Yet when he joined forces with his longtime manager Michael Lehman in 2004, his contributions and legacy were under-recognized and his business affairs were not in optimal shape. Lehman got to work on changing that, and over the past dozen-odd years Allman not only toured regularly, he released four solo albums - including 2011’s Grammy-nominated Low Country Blues and the forthcoming Southern Blood, due in September - established the Laid Back music festival in partnership with Live Nation, held the All My Friends career-retrospective concert in 2015, and established music scholarships at both the University of Georgia and through Syracuse University’s Bandier Program. In the process the two became not just close business partners but also close friends, and on Sunday Lehman shared memories from those years with Variety.

Variety: What were the last few months with Gregg like?

Michael Lehman: “I last saw him a couple of weeks ago, and we’d spent a lot of time together over the past couple of years at his place in North Florida as well as his home in Savannah [Georgia]. We talked about music, friendship, the arts, his relationship with his kids [Allman had five children, all but one of whom are musicians]. If his kids weren’t there we’d Facetime with them.
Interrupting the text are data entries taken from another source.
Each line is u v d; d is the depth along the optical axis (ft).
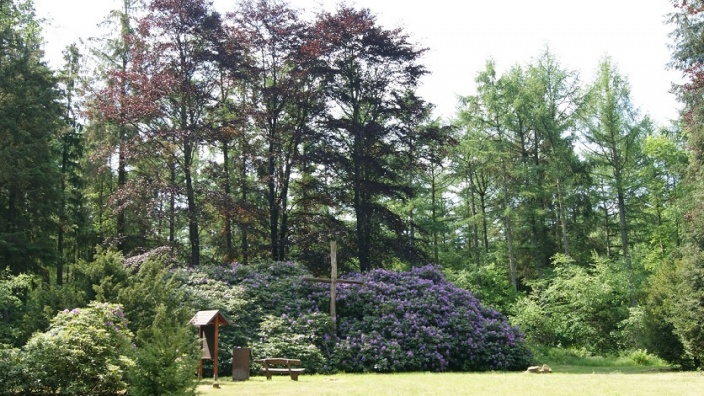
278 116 97.91
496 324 67.97
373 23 98.02
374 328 63.98
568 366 70.64
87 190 110.01
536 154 120.67
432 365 62.64
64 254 106.42
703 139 74.28
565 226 114.01
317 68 93.20
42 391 35.12
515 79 117.70
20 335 53.06
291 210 98.37
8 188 85.56
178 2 87.35
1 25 91.45
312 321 62.49
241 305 62.80
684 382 44.73
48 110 90.12
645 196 127.24
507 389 39.09
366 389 39.14
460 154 127.34
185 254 85.76
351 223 111.75
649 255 119.65
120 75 86.22
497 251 125.29
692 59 77.41
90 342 35.99
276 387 40.65
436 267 79.36
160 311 41.98
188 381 28.68
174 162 89.25
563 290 100.73
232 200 83.92
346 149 98.63
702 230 68.49
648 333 68.23
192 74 90.07
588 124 114.11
And as things started to slow down and we knew that his life was coming to a close, we started talking about preserving his legacy, and especially the new record, “Southern Blood” — that made him light up. It was my goal to make sure it would be a big, special album, even though that it became clear that Gregg wasn’t necessarily going to be able to promote it, even if he was here, and that was something we were going to be prepared for.”